I'd like to verify stokes theorem for the Manifold given by
$$M = \{(x,y)\in\mathbb{R^2}\vert \: x^2+y^2<25, x\geq0\} \cup\{(x,y)\in\mathbb{R^2}\vert \: x = 0, -5<y<5\}$$
in a vector field: $$F = \left(\begin{array}{c}y\,x^2 \\-x\end{array}\right)$$
Therefor I need to show $$Z_1 = \int_{\partial M}\langle F,T\rangle \mathrm{ds} = Z_2 = \int_M\partial_xF_2-\partial_yF_1\,\mathrm{dx\,dy}$$
For the second one I used $$Z_2 = \int_{\frac{-\pi}{2}}^{\frac{-\pi}{2}} \int_0^5(-2\,r\,\cos(\varphi)-r^2\,\cos^2(\varphi))\,r\,\mathrm{dr\,d\varphi} = -\dfrac{500}{3}-\dfrac{625\,\pi}{8}$$
For the first one as approval I used the following parametrization: $$\begin{align}&\gamma_1 = \left(\begin{array}{c}0\\t\end{array}\right)\quad t\in[-5,5],\quad \gamma_2=\left(\begin{array}{c}5\,\cos(t) \\ 5\,\sin(t)\end{array}\right)\quad t\in[-\frac{\pi}{2}, \frac{\pi}{2}]\\\\
&\text{hoping that:} \quad Z_1 = \int \langle F(\gamma_1(t)),{\gamma_1}'(t)\rangle \,\mathrm{dt}+\int \langle F(\gamma_2(t)),{\gamma_2}'(t)\rangle \,\mathrm{dt} = Z_2 \quad \text{but:}\\\\
&F(\gamma_1(t)) = \left(\begin{array}{c}0\\0\end{array}\right) \Rightarrow \int_{\partial_M}\langle \left(\begin{array}{c}0\\0\end{array}\right), \left(\begin{array}{c}0\\1\end{array}\right)\rangle \,\mathrm{dt} = 0 \\\\
&F(\gamma_2(t)) = \left(\begin{array}{c}5^3\,\sin(t)\,\cos^2(t)\\-5\,\cos(t)\end{array}\right) \Rightarrow \int_{\partial M}\langle \left(\begin{array}{c}5^3\,\sin(t)\,\cos^2(t)\\-5\,\cos(t)\end{array}\right),\left(\begin{array}{c}-5\,\sin(t)\\5\,\cos(t)\end{array}\right)\rangle\,\mathrm{dt}\\\\
&\text{and after evaluating:} \quad Z_1 = -\frac{725\,\pi}{8} \neq Z_2
\end{align}$$
Was I parametrizing the border in a wrong order?
Best Answer
You just have a small mistake in calculation of $Z_2$ otherwise your working is all correct.

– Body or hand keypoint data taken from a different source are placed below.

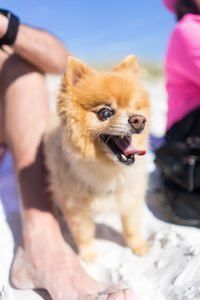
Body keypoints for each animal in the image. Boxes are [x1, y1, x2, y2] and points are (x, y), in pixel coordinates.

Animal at [43, 55, 150, 262]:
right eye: (105, 112)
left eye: (136, 108)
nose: (139, 120)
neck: (107, 170)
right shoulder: (77, 210)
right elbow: (84, 235)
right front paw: (88, 256)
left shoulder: (131, 199)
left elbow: (131, 227)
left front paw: (138, 246)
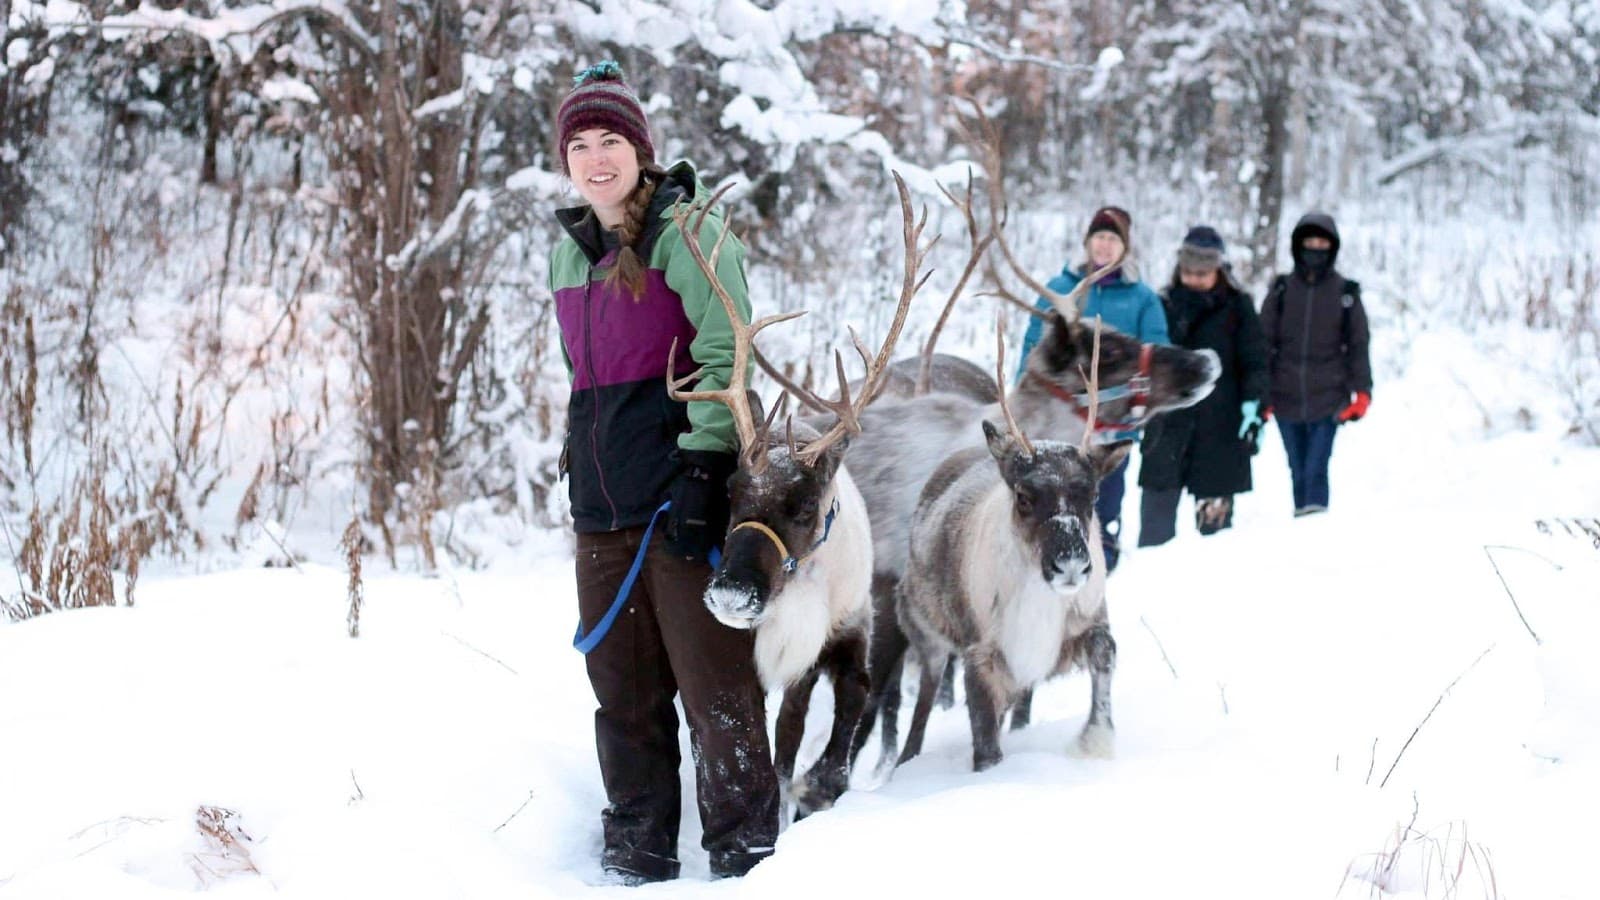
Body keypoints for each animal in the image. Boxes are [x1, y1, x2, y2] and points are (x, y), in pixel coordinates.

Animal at [665, 174, 930, 818]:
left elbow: (849, 706)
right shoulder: (759, 657)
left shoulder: (848, 632)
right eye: (730, 491)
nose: (732, 594)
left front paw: (819, 785)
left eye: (805, 506)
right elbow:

$ \displaystyle Z_2 = \int_M (\partial_xF_2-\partial_yF_1)\,dx\,dy$
$\vec F = (yx^2, -x)$
So, $\partial_xF_2-\partial_yF_1 = -1 - x^2$
And, $ \displaystyle Z_2 = \int_{-\pi/2}^{\pi/2} \int_0^5 (-1 - r^2 \cos^2\varphi) \ r \ dr \ d\varphi = - \frac{725 \pi}{8}$